Meals bloggers discuss their pandemic learnings, ardour for recipes, 2021 developments, and extra

From Muskan Arora

In the lock we had to stay at home – with or without a family. It was also a time when we went into the kitchen to cook and fend for ourselves. Several food trends came to the fore: from Dalgona coffee to banana bread, and more. And before we knew it, social media was becoming a platform for budding home bakers, one-minute recipes, and lots of new food bloggers. reached out to some of these highly skilled food bloggers from across the country to understand if 2021 turns out to be different Food trends and blogging food. The bloggers spoke about their pre- and post-pandemic journey and predicted some trends to look forward to this year.

“I started food blogging back in 2007 when I discovered some really interesting food blogs from the US,” said Deeba Rajpal, who runs a food site on Instagram, “Passionate About Baking”. “Back then it was just another way of documenting my recipes and my baking journey. One thing led to another – I was inspired to take better pictures, and the blog soon became an obsession! Now the industry is different. Then we were a handful of bloggers who were a close community; We met often and interacted a lot. Now there are 1,000 new food blogs every day and it’s a crowded space, ”she said of this point of sale.

Deeba Rajpal says she likes to experiment in her kitchen and think there is enough space for everyone in the world.

However, Rajpal discovered that there were “many ways to create and share content”. “Comfort Food got a new meaning in 2020!” With over 1,00,000 followers on Instagram, she was always “inspired by the seasons” and says that she will “go with the flow”. She also mentioned that she “wants to see recipes quickly and easily – breakfast cereals, coffee in groceries, cakes, bread – adopt in 2021”.

Year of recovery, rejuvenation

Devashree Sanghvi, an award-winning 26-year-old blogger from Mumbai, meanwhile shared what was on her mind in 2020: “I think 2020 has been a tough year for everyone. During the lockdown, I did a lot of research on “culinary tourism”, posting lots of simple recipes that people loved, hosted and talked to students in webinars, etc. We’ve also worked with some amazing home grown brands and FMCG to create engaging content around them. ”She added that she“ learned to adapt to new situations ”.
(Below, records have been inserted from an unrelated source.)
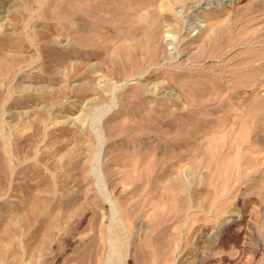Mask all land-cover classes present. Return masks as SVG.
<instances>
[{
  "label": "rangeland",
  "instance_id": "1",
  "mask_svg": "<svg viewBox=\"0 0 264 264\" xmlns=\"http://www.w3.org/2000/svg\"><path fill=\"white\" fill-rule=\"evenodd\" d=\"M193 140L238 174L194 168ZM198 247L195 264L264 262V0H0V264Z\"/></svg>",
  "mask_w": 264,
  "mask_h": 264
},
{
  "label": "bare ground",
  "instance_id": "2",
  "mask_svg": "<svg viewBox=\"0 0 264 264\" xmlns=\"http://www.w3.org/2000/svg\"><path fill=\"white\" fill-rule=\"evenodd\" d=\"M165 13V12H164ZM163 13V14H164ZM158 14V13H157ZM160 15V14H159ZM155 17H157L156 15H155ZM166 17V16H165ZM164 17V18H165ZM193 21V20H192ZM198 24V23H197ZM151 30V29H150ZM149 31V30H148ZM148 37H149V40L151 39L152 40V38H153V32L152 31H149V33H148ZM148 41V40H147ZM209 100H203V104H204V107L206 106V104H207V102H208ZM215 102V101H214ZM191 119H192V122H194V120H195V116H191ZM197 132V131H196ZM195 132V133H196ZM220 137V136H219ZM214 138H216V137H214ZM209 140H210V138H209ZM208 140V141H209ZM208 141L207 140H204L203 142H197V141H195V140H193V141H191V143H190V146H191V151H190V161H191V165L194 167V168H199V167H203V168H205V170L207 171L208 170V172L211 174V175H214V176H216V177H220V179L221 178H225V177H230V176H232V175H235V174H238V172H237V170L236 169H234L233 167H232V158L230 157V155H223L222 153H221V151H220V149H219V147L218 146H214V145H212V144H208ZM212 142L214 143V141L212 140ZM211 142V143H212ZM209 143H210V141H209ZM227 154V153H226ZM146 169V168H145ZM147 171V170H146ZM145 172V171H144ZM146 173V172H145ZM204 173H205V171H204ZM203 172H201V174L203 175L204 174ZM200 174V175H201ZM147 175V174H146ZM206 175V174H205ZM144 177V176H143ZM216 179H218V178H216ZM226 179H228V178H226ZM159 180V179H158ZM166 180V179H165ZM164 180V181H165ZM172 181H174V180H172ZM155 182V181H154ZM161 182V181H160ZM144 183V182H143ZM149 183H150V181H149ZM158 183V184H157ZM168 183V182H167ZM152 184V183H151ZM150 184V185H151ZM166 184V183H165ZM173 184V183H172ZM175 184H176V181H175ZM149 185V186H150ZM158 186H161V184H159V182H155V183H153V190L155 191V194L158 192V193H160L159 195H160V197H157V198H159V200H161V202H162V200H168V198L170 199V196L168 197V195L170 194V192L172 193V189H173V186L175 187V185L173 184V185H169V186H167V187H164L163 186V188L161 189V188H159ZM177 187V186H176ZM151 188V187H150ZM178 190V189H177ZM153 192V191H152ZM176 193V192H175ZM171 196H172V194H171ZM174 196H177V195H174ZM154 199V198H153ZM174 199V198H173ZM156 200V199H155ZM158 200V199H157ZM172 200V199H171ZM163 201V202H164ZM174 201V200H173ZM154 202V201H153ZM152 202V203H153ZM159 202V201H158ZM166 202H168V201H166ZM151 203V204H152ZM157 203V202H156ZM164 204V203H163ZM168 204V203H167ZM174 204V203H173ZM158 205V204H157ZM170 205H172V204H170ZM169 205V206H170ZM173 206V205H172ZM152 207H153V204H152ZM155 207H156V205H155ZM154 207V208H155ZM159 207V206H158ZM166 208H167V205H166ZM164 209V208H163ZM172 209V208H171ZM157 210V209H156ZM155 210V211H156ZM167 210H169V209H167ZM158 214V213H157ZM156 215V214H155ZM159 216V215H158ZM238 218V217H237ZM155 219H156V217H155ZM158 221V220H157ZM235 221H236V218L235 217H232V216H229V218H227L224 222H222L221 223V225L219 226V228H218V230H219V239H220V241H224L225 239H227V240H231V241H233V243L234 242H237L238 241V234L235 232V230L233 229V227H234V224H235ZM153 222V221H152ZM159 224V223H158ZM157 225V224H156ZM164 228V227H163ZM162 228V229H163ZM202 228V227H201ZM208 229V228H207ZM204 231H206V229L205 230H203L202 232L204 233ZM166 232V231H165ZM164 232V233H165ZM163 233V234H164ZM166 233H168V232H166ZM206 233V232H205ZM209 233V232H208ZM208 233H206V234H208ZM213 234V233H212ZM202 236V235H201ZM208 236V235H207ZM162 237H163V235H162ZM165 237V236H164ZM163 237V238H164ZM166 237H167V235H166ZM198 237V236H197ZM162 238V239H163ZM168 238H169V236H168ZM196 238V237H195ZM200 238V237H199ZM202 238V237H201ZM211 238V237H210ZM209 238V239H210ZM158 239H160V238H158ZM162 239L160 240V241H162ZM172 239V238H171ZM171 239H170V241H168L169 243L171 242ZM213 239V238H212ZM166 240H167V238H166ZM169 240V239H168ZM173 240V239H172ZM176 240V239H175ZM175 240H173V242L175 241ZM197 240V239H196ZM195 240V241H196ZM199 240H201V239H199ZM199 240L196 242L197 244H198V242H199ZM202 240H203V238H202ZM159 241V240H158ZM159 241V242H160ZM165 241V240H164ZM217 241V240H216ZM168 242H166V243H168ZM161 243H164L163 241L161 242ZM165 243V244H166ZM168 243V244H169ZM206 243V242H205ZM170 244H172V243H170ZM200 244V243H199ZM157 245H160L161 246V248L159 249L158 247H156V249H158L159 251H161L162 249H163V245H161V244H157ZM163 246V247H162ZM171 246L172 245H170V249H171ZM165 247H166V245H165ZM164 247V250L166 249ZM168 247V246H167ZM194 248H195V246H194ZM197 248V247H196ZM200 247H198V249H193L194 251L191 253V256H189V258L188 259H186V260H184V262H183V264H195L197 261H198V263H199V260H207V259H205L206 257H204V254H203V249L202 250H200L199 249ZM264 248V247H263ZM205 249V248H204ZM167 250V249H166ZM165 250V251H166ZM169 250V249H168ZM260 250V249H259ZM258 249H256L255 251H254V253L256 254V256H258V254H260L261 253V250L259 251ZM157 251V250H156ZM159 251H157L158 253H159ZM163 251V250H162ZM161 251V252H162ZM171 251H169L168 253H170ZM206 251H204V253H205ZM208 252V251H207ZM260 252V253H259ZM157 253V254H158ZM166 253V252H165ZM155 254V253H154ZM162 254V253H161ZM262 254H263V251H262ZM159 256H161L160 255V253L158 254ZM188 255V254H187ZM157 256V255H156ZM171 256H172V254H171ZM205 256H208L207 255V253H205ZM154 257V256H153ZM164 257V256H163ZM255 257V256H254ZM264 257V256H263ZM156 258V257H155ZM158 256H157V263H158ZM202 258V259H201ZM209 258V257H208ZM258 258V257H257ZM160 259V258H159ZM171 259V258H170ZM175 259V258H174ZM259 259V258H258ZM257 259V260H258ZM164 260V259H163ZM180 260V259H179ZM209 260V259H208ZM264 260V259H263ZM154 262L155 261V263H156V260L154 259H152L151 260V262ZM161 261H162V259H161ZM171 261V260H170ZM258 261H260V259L258 260ZM152 262V263H153ZM164 262H166V261H164ZM164 262H163V264H164ZM201 262V261H200ZM162 263V262H161ZM169 263V262H168ZM179 263V262H178ZM181 263V262H180ZM212 263V262H211ZM260 263H262V264H264V262H260ZM159 264V263H158ZM165 264H167V262L165 263ZM174 264V263H173ZM177 264V263H176ZM182 264V263H181ZM201 264V263H200ZM202 264H203V262H202ZM205 264V263H204Z\"/></svg>",
  "mask_w": 264,
  "mask_h": 264
}]
</instances>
“The huge community [of bloggers] and people’s trust in our work is what sets us apart, ”said Sanghvi.As she thinks 2021 will be different, she said, “We are blessed that India has opened up so much and things are almost back to normal. With the safety in mind, I’ve started exploring more of our Indian states and their amazing cuisines, understanding and writing about them, and also re-creating some recipes for the blog too. I always believe in creating content that is unique and useful, so I will continue my culinary adventures in our beautiful country and expand my creativity. 2021 is truly the year of recovery and rejuvenation. “

In addition to blogging, Sanghvi also deals with travel and lifestyle. “I’ve always loved food since I was a child. I grew up with my grandmother making great dishes and learning how to cook them. I loved writing about recipes, travel and street food, and I turned that passion into “The Crazy Indian Foodie”, which has grown into a huge platform with over 360,000 followers. When I started five years ago, the concept of “influencer” was new and influencer marketing was still in its infancy. Now there is a huge influx of food sites and massive growth in branded influencer marketing as well. “

Uma Raghuraman has come a long way from being a full time corporate employee to starting her own blog as a ‘Masterchef Mom’. She started in 2004 and shared her dishes with the world through her Facebook page.
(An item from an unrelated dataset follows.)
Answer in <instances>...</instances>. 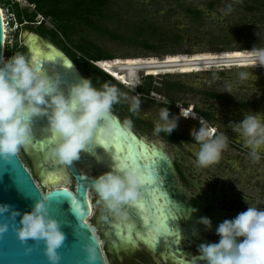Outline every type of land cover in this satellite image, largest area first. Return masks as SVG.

“It was a huge success and many wanted me to share detailed recipes, the process and the stories behind the dishes. This inspired me to start my blog ‘Masterchefmom’. In doing so, I wanted to inspire young mothers to cook healthy, creative and interesting dishes that not only inspire the person who eats them, but also energize the cook and provide them with a lot of enthusiasm. Got a lot of love for my recipes and also asked to share more than just lunch box ideas. So I started sharing recipes of everyday Indian dishes with step-by-step pictures to cook from scratch. There are currently more than 1,000 recipes on my blog designed to help young mothers overcome similar challenges. I also got a lot of recognition for my food pictures and that drove me to open my Instagram account, which today has over 88,000 followers, ”she told

“We learn, consume, and visually share that pleasure with our large food blogging community,” says Raghuraman.

Raghuraman predicts that “one minute, quick recipes will continue to be popular as people who work from home have to multitask and prepare snacks in minutes.” “Such recipes definitely help. Another big trend I’m watching is the popularity of easy-to-cook, simple, homemade dishes that bring comfort and a sense of well-being. This was made possible by long shelf life, cucumbers, sauces, masala mixes, relishes, chutneys, etc., which can be mixed and consumed immediately with hot rice and roti. “

While the pandemic has instilled the habit of eating healthy and eating at home, food bloggers contend that an influx of new bloggers may only add to the industry’s expansion.